Travel Is Dangerous, meanwhile, is a song with a much heavier feel to it, and although it is impossible to decipher the vocals (which do have a hint of Metallica's James Hetfield about them), they get drowned out anyway by the blistering guitars on this killer tune.

One thing that has been noticeable about the Mogwai of recent years has been how much of an increasingly large role piano is playing in their music. The reflective Team Handed and Emergency Trap are both essentially piano-based tracks with guitar and drum accompaniment. The latter in fact has a sense of a love song about it, although maybe that's pushing things a bit. This is doom-mongers Mogwai we're talking about after all.

A clear highlight among a list of highlights would have to be Friend Of The Night. The single which preceded the album, and reached nosebleed territory of 38 in the charts, is the most melodic track here and again is very much piano orientated. A very emotive tune, it is already a fan favourite and is sure to become a staple of gigs for years to come.

Penultimate track, I Chose Horses, has a last song feel about it. The instrumentation sounds as though it is being played underwater, while the number is also noticeable for the spoken words in an unidentified foreign language. I haven't got a clue what the guy speaking is saying, but whatever it is, it fits in nicely and is almost certainly not about the state of Scottish football.

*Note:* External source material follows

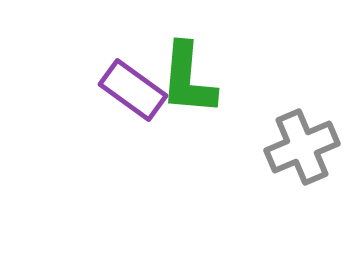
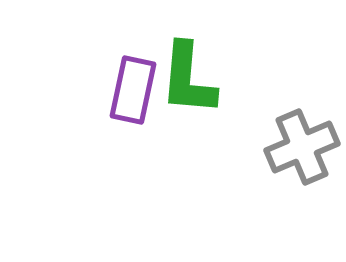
purple rectangle: rotated 66 degrees clockwise
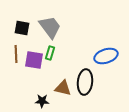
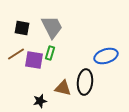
gray trapezoid: moved 2 px right; rotated 10 degrees clockwise
brown line: rotated 60 degrees clockwise
black star: moved 2 px left; rotated 16 degrees counterclockwise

That just leaves We're No Here and - brace yourselves folks - because oh my God, here comes Mr Beast! That's the feeling you get as the final track steams in like King Kong stampeding through Glasgow with mighty lumbering steps, steps you can be sure these big Celtic fans have made sure leave Ibrox stadium nothing but a pile of rubble. A cavalcade of guitars jacked up to full volume, this is the ending to end all endings - rounding off a superb album in the most fitting Mogwai style possible.